Die technische Komplexität der bei Geschwindigkeitsmessungen zum Einsatz kommenden Messmethoden und die bei standardisierten Messverfahren verringerten Anforderungen an die Beweiserhebung im gerichtlichen Bußgeldverfahren begründen ein nachvollziehbares Bedürfnis der Betroffenen am Zugang zu weiteren die Messung betreffenden Informationen. Daher ist einem zu Informationszwecken gestellten Antrag der Verteidigung eines Betroffenen auf Gewährung von Einsicht in Unterlagen und Informationen, die nicht Gegenstand der Akten des gerichtlichen Bußgeldverfahrens sind, aber der Bußgeldbehörde vorliegen, grundsätzlich zu entsprechen.

Zur Verhinderung der Gefahr einer uferlosen Ausforschung, erheblicher Verfahrensverzögerungen und des Rechtsmissbrauchs gilt das Informations- und Einsichtsrecht nach der Rechtsprechung des Bundesverfassungsgerichts jedoch nicht unbegrenzt. Zum einen müssen die begehrten, hinreichend konkret benannten Informationen in einem sachlichen und zeitlichen Zusammenhang mit dem jeweiligen Ordnungswidrigkeitenvorwurf stehen und zum anderen erkennbar eine Relevanz für die Verteidigung aufweisen.

Insofern ist maßgeblich auf die Perspektive des Betroffenen beziehungsweise seiner Verteidigung abzustellen. Entscheidend ist, ob diese eine Information verständiger Weise für die Beurteilung des Ordnungswidrigkeitenvorwurfs für bedeutsam halten darf. Die Verteidigung kann grundsätzlich jeder auch bloß theoretischen Aufklärungschance nachgehen, wohingegen die Bußgeldbehörden und schließlich die Gerichte von einer weitergehenden Aufklärung gerade in Fällen standardisierter Messverfahren grundsätzlich entbunden sind.

Es kommt deshalb insofern nicht darauf an, ob die Bußgeldbehörde oder das Gericht die in Rede stehende Information zur Überzeugung von dem Verstoß für erforderlich erachten. Darüber hinaus steht dem Betroffenen ein Zugangsrecht zu dem von ihm als relevant angesehenen Informationen zwar vom Beginn bis zum Abschluss des Bußgeldverfahrens zu.

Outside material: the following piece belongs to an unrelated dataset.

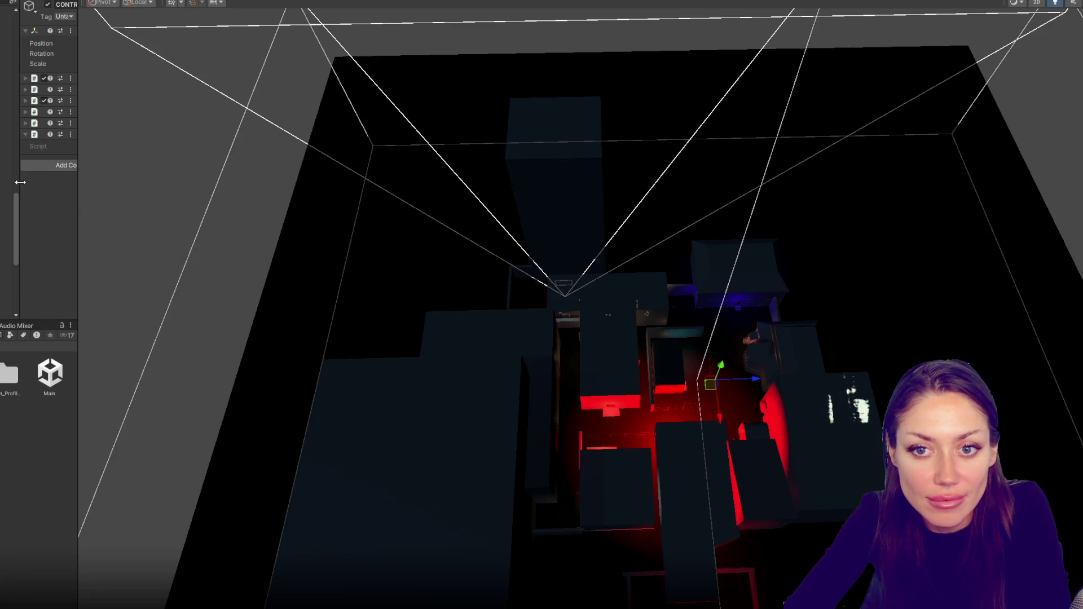
left_click_drag(77, 186, 215, 189)
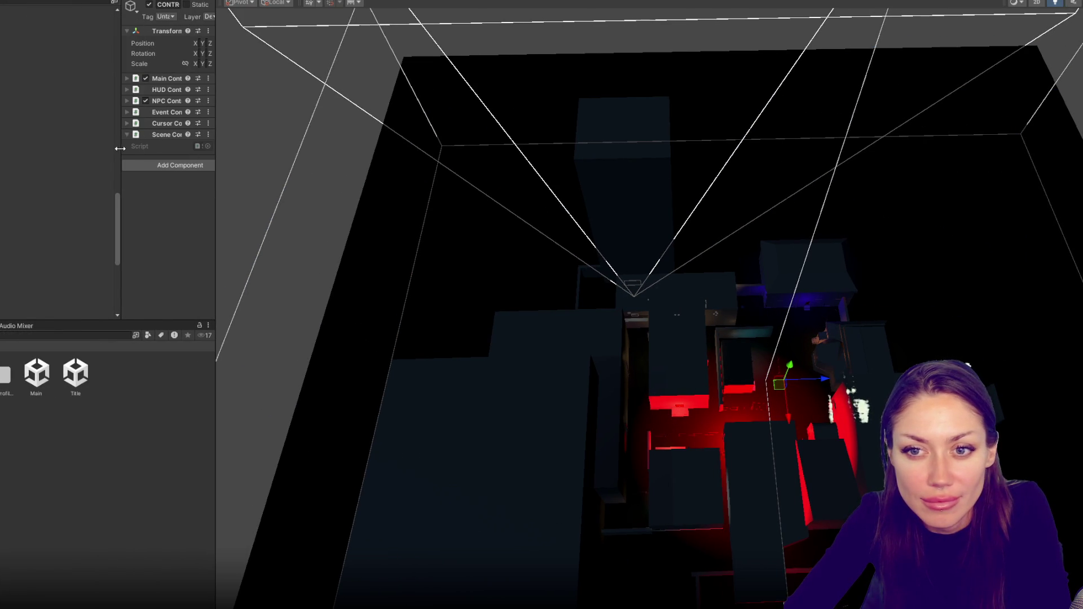
left_click_drag(120, 149, 59, 142)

Er kann sich mit den Erkenntnissen aus dem Zugang zu weiteren Informationen aber nur erfolgreich verteidigen, wenn er diesen rechtzeitig im Bußgeldverfahren begehrt.

In Ansehung dieser Grundsätze ist der Betroffene im vorliegenden Verfahren in seinem Recht auf eine faire Verfahrensgestaltung verletzt worden.